Boxed element entries

## START

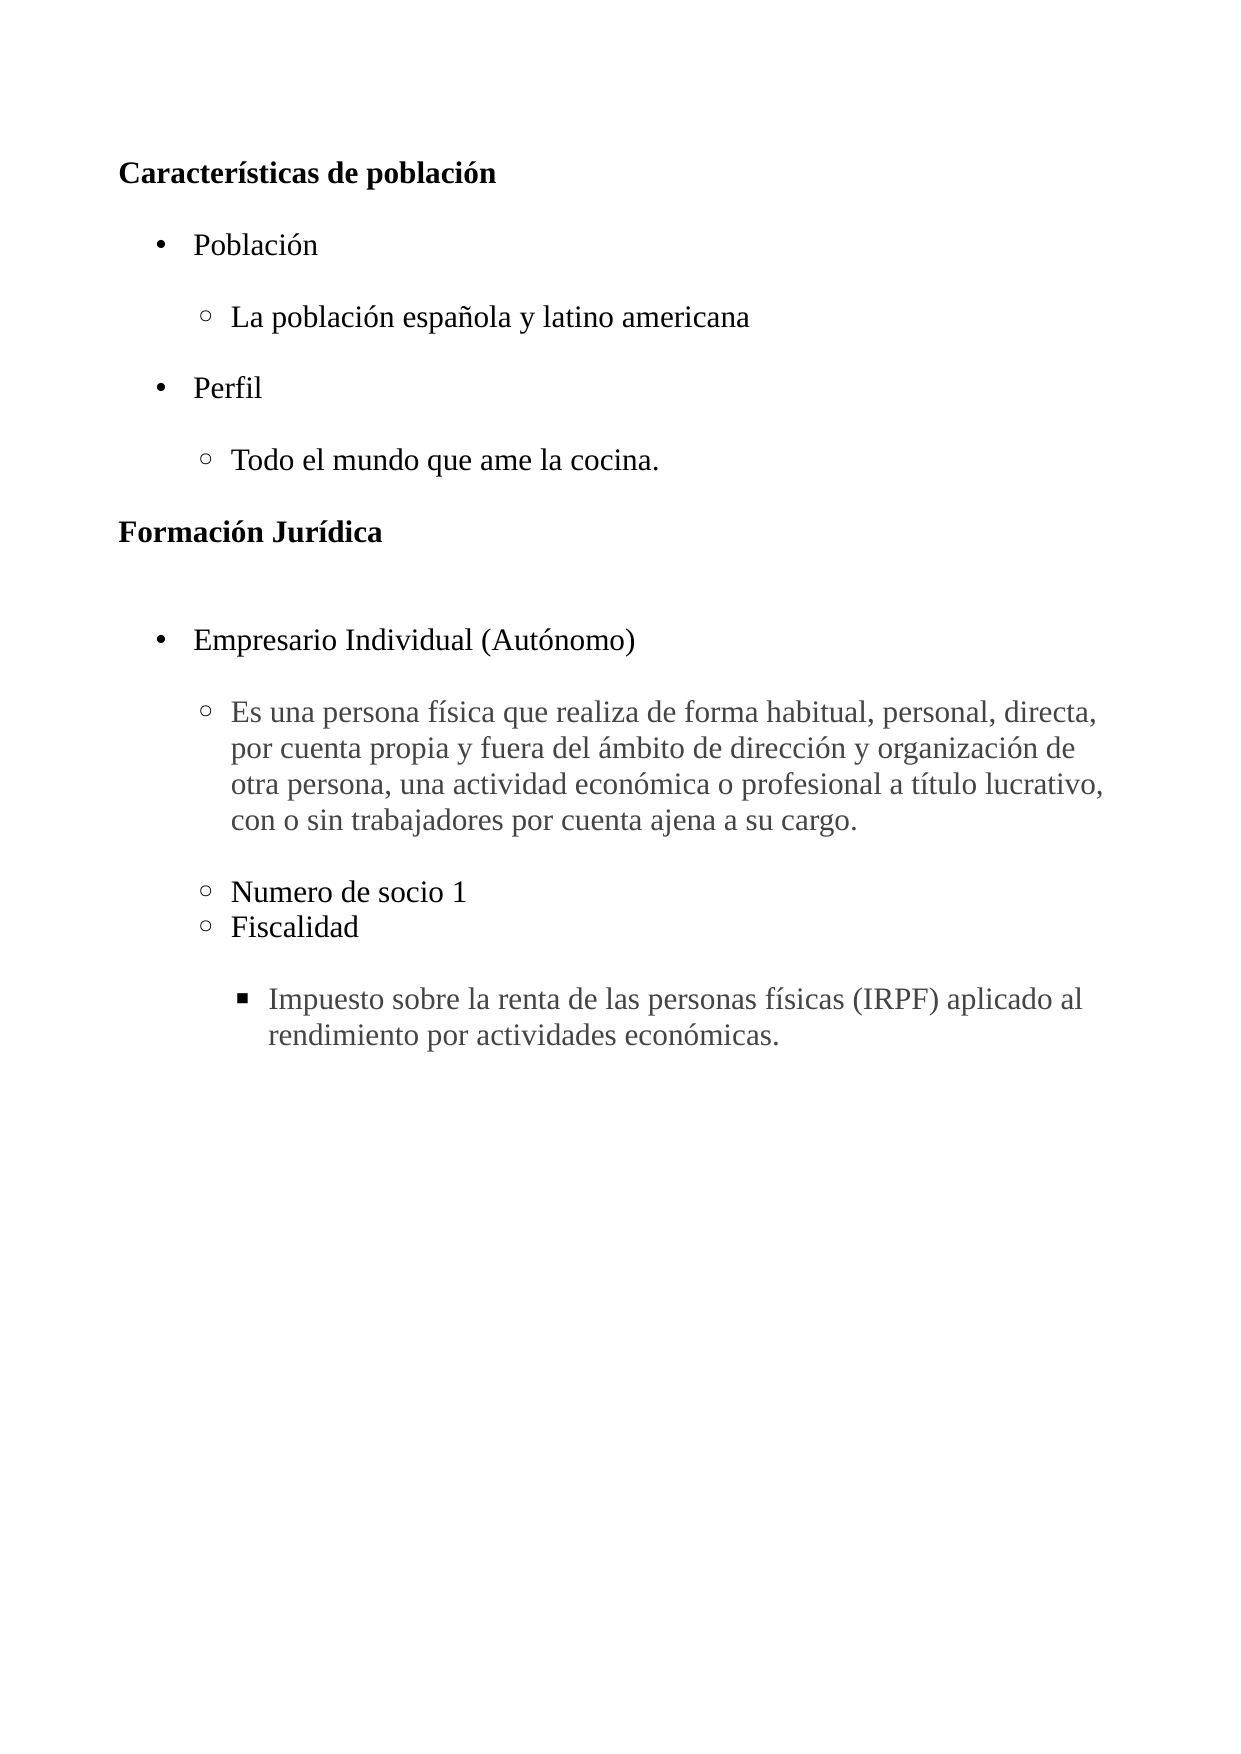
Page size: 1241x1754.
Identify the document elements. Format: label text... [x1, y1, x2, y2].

list Es una persona física que realiza de forma habitual, personal, directa, por cuenta propia y fuera del ámbito de dirección y organización de otra persona, una actividad económica o profesional a título lucrativo, con o sin trabajadores por cuenta ajena a su cargo. [193, 693, 1122, 837]
list La población española y latino americana [193, 298, 1122, 334]
list Perfil [156, 370, 1122, 406]
list Impuesto sobre la renta de las personas físicas (IRPF) aplicado al rendimiento por actividades económicas. [231, 981, 1122, 1052]
list Numero de socio 1 [193, 873, 1122, 909]
list Todo el mundo que ame la cocina. [193, 442, 1122, 477]
list Población [156, 226, 1122, 262]
text Características de población [118, 154, 1122, 190]
list Empresario Individual (Autónomo) [156, 621, 1122, 657]
text Formación Jurídica [118, 513, 1122, 549]
list Fiscalidad [193, 909, 1122, 945]
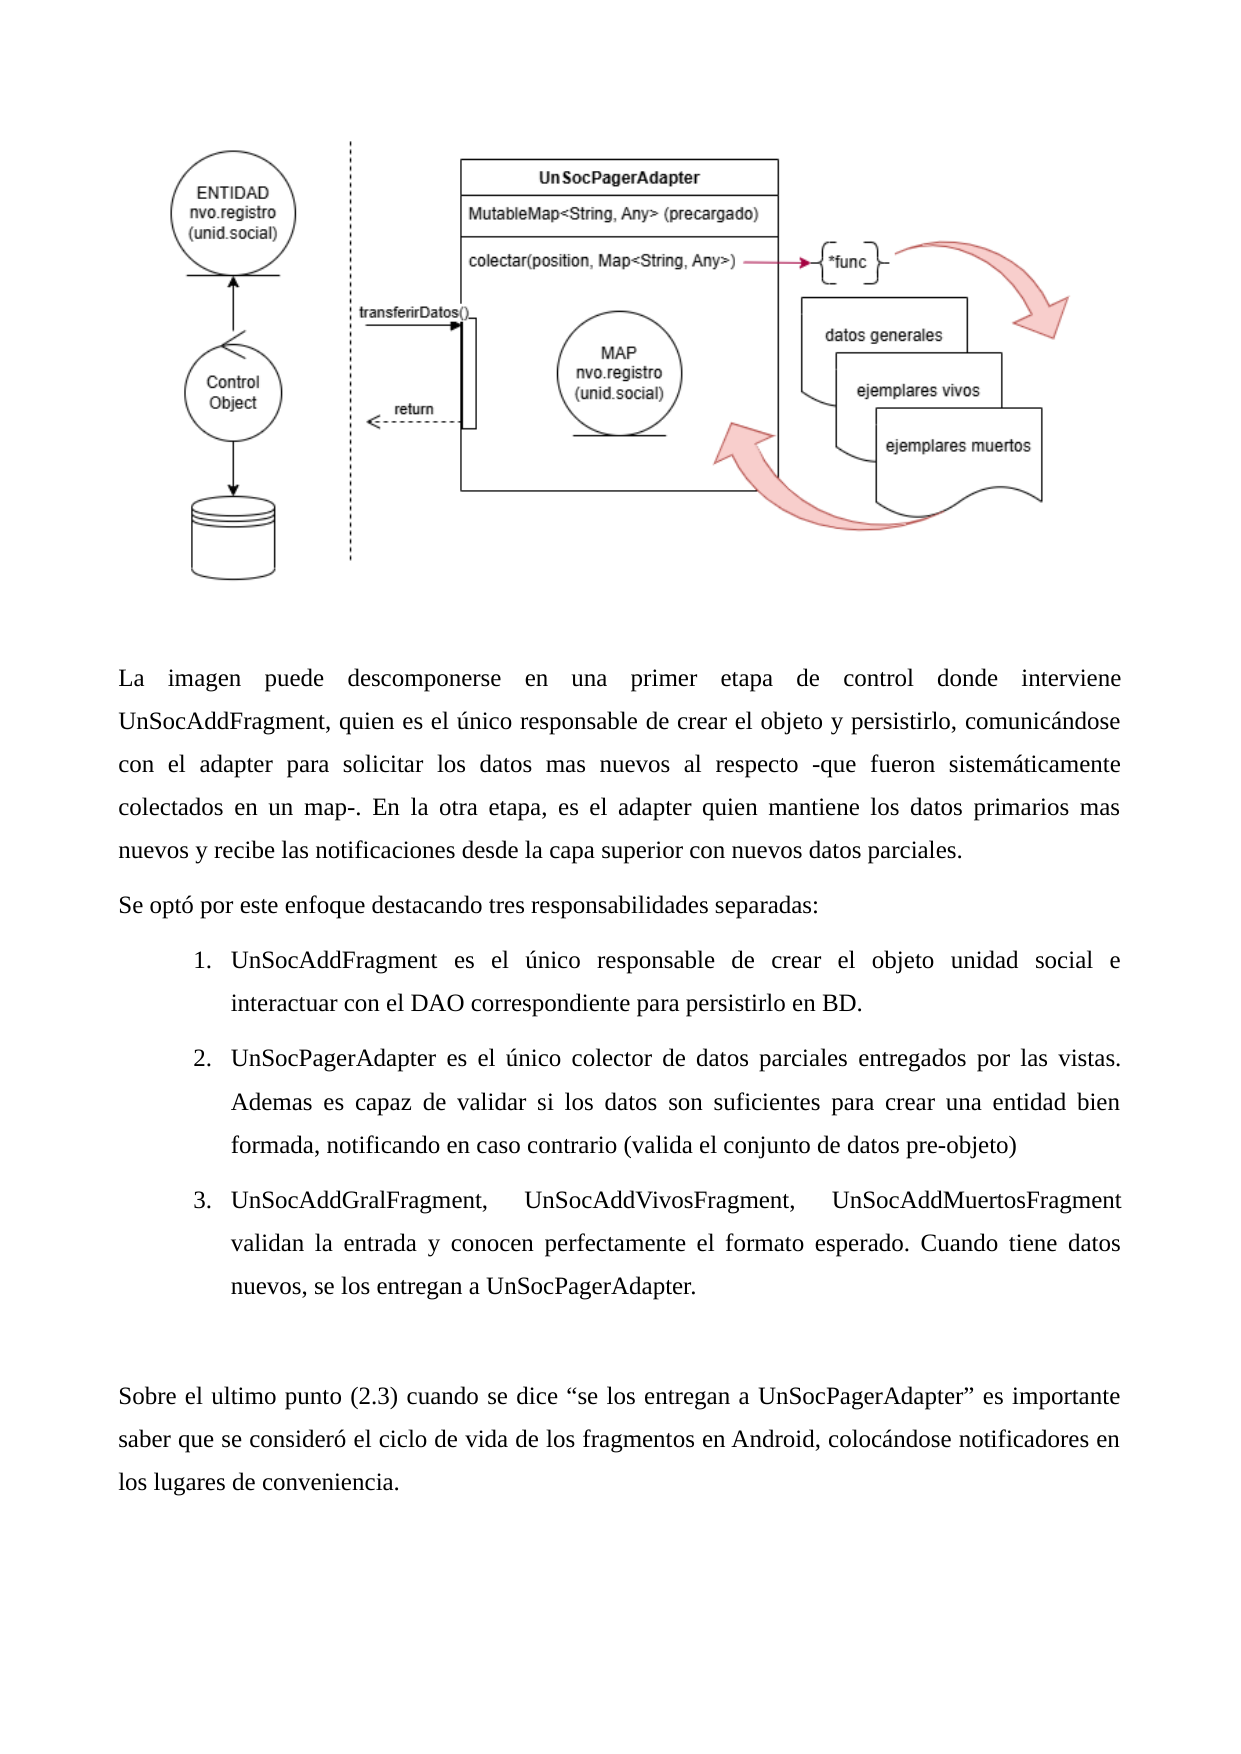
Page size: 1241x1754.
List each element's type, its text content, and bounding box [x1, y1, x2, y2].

text La imagen puede descomponerse en una primer etapa de control donde interviene UnSocAddFragment, quien es el único responsable de crear el objeto y persistirlo, comunicándose con el adapter para solicitar los datos mas nuevos al respecto -que fueron sistemáticamente colectados en un map-. En la otra etapa, es el adapter quien mantiene los datos primarios mas nuevos y recibe las notificaciones desde la capa superior con nuevos datos parciales. [118, 663, 1122, 864]
list UnSocAddFragment es el único responsable de crear el objeto unidad social e interactuar con el DAO correspondiente para persistirlo en BD. [193, 945, 1122, 1017]
text Sobre el ultimo punto (2.3) cuando se dice “se los entregan a UnSocPagerAdapter” es importante saber que se consideró el ciclo de vida de los fragmentos en Android, colocándose notificadores en los lugares de conveniencia. [118, 1381, 1122, 1496]
list UnSocPagerAdapter es el único colector de datos parciales entregados por las vistas. Ademas es capaz de validar si los datos son suficientes para crear una entidad bien formada, notificando en caso contrario (valida el conjunto de datos pre-objeto) [193, 1043, 1122, 1158]
picture [150, 141, 1090, 594]
list UnSocAddGralFragment, UnSocAddVivosFragment, UnSocAddMuertosFragment validan la entrada y conocen perfectamente el formato esperado. Cuando tiene datos nuevos, se los entregan a UnSocPagerAdapter. [193, 1185, 1122, 1300]
text Se optó por este enfoque destacando tres responsabilidades separadas: [118, 890, 1122, 919]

## END

— WHAT YOU NEED TO DO —
Identify every line above that contains the string "persistirlo", treating uppercase and lowercase letters as distinct, and copy each of those lines in full.

— ANSWER —
text La imagen puede descomponerse en una primer etapa de control donde interviene UnSocAddFragment, quien es el único responsable de crear el objeto y persistirlo, comunicándose con el adapter para solicitar los datos mas nuevos al respecto -que fueron sistemáticamente colectados en un map-. En la otra etapa, es el adapter quien mantiene los datos primarios mas nuevos y recibe las notificaciones desde la capa superior con nuevos datos parciales. [118, 663, 1122, 864]
list UnSocAddFragment es el único responsable de crear el objeto unidad social e interactuar con el DAO correspondiente para persistirlo en BD. [193, 945, 1122, 1017]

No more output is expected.